All of the commentary is helpful, and I can’t say I disagree with anyone’s thoughts on it.
Honestly, in my own opinion, map { |file| File.open(file, "r") }
is better written exactly that way. It feels to me that the shortcut should be for the most common case, which I think is to only have a single argument. I can keep track of one argument to one method in my head when I’m reading someone else’s code (or my own code the day after I wrote it); more than that feels like it deserves real parameter names.
I am a very experienced perl programmer, I’ve used it since Perl 4, and I love the language, but the thing I like about Crystal is that it encourages me to use named arguments, and never have $_[13]
creep into my code. (That’s perl for 13th positional parameter, for those who don’t know the language.)
The basic appeal to me of .map(&.to_i)
is not just that it’s concise, but also that there’s no whitespace, so it feels like a single expression. That’s what I’d love to have for the method parameter case.
For that reason I don’t love &foo(&1)
. It isn’t much shorter than writing it out as {|x|foo(x)}
, except for the whitespace the formatter will put into it. And &foo
looks a lot like &.foo
, which might confuse future me.
The it
option like &foo(it)
is fine, but I agree with some comments that it
doesn’t stand out enough as a placeholder. What happens if I have it=1; x.map(&foo(it))
?
That’s why I thought maybe ^.foo
or something similar would make me happy. It’s visually unambiguous, there’s only one possible parameter, so no creeping into $_[13]

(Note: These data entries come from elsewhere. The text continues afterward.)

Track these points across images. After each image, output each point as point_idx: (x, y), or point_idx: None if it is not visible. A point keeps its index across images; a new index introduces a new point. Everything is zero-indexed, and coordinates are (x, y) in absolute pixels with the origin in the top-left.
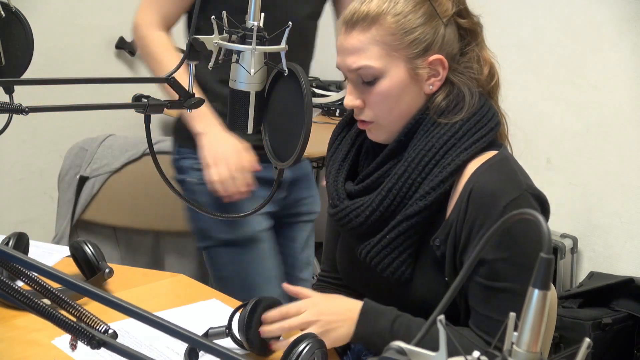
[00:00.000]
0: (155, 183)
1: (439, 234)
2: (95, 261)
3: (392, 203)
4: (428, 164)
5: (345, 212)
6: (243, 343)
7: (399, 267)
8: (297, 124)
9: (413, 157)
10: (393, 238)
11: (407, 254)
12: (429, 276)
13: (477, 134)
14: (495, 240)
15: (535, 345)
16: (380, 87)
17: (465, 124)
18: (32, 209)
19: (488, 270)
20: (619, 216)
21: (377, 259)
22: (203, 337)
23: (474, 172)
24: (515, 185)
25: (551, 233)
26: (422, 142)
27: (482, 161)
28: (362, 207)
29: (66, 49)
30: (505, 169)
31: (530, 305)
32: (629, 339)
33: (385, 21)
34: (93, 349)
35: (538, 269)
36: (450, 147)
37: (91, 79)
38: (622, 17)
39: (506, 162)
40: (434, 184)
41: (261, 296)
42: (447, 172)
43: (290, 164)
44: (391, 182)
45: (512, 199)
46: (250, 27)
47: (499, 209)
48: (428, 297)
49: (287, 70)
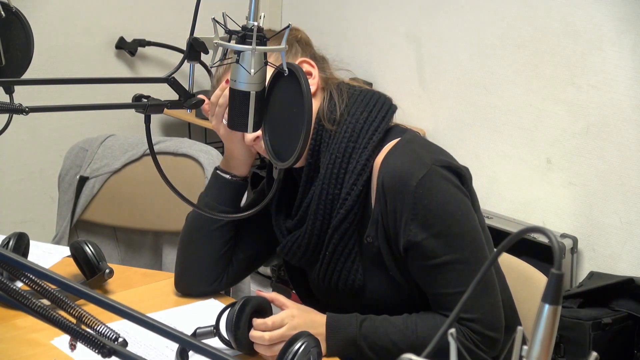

territory, and it covers a what is probably 30-40% of my uses of #map
and #each
and similar operations on enumerables.
When I get time™ I might look at opening a new RFC for this simple case, with a single argument. And if the community goes a different direction, that’s fine, but hopefully it’ll be possible to conserve this concise, single-parameter case.
(And I’m torn on whether I’d like to see ^.foo.bar
be allowed, and expanded to { |obj| foo(obj).bar }
… it feels like a common case for me, but in reality, how often does it exist?)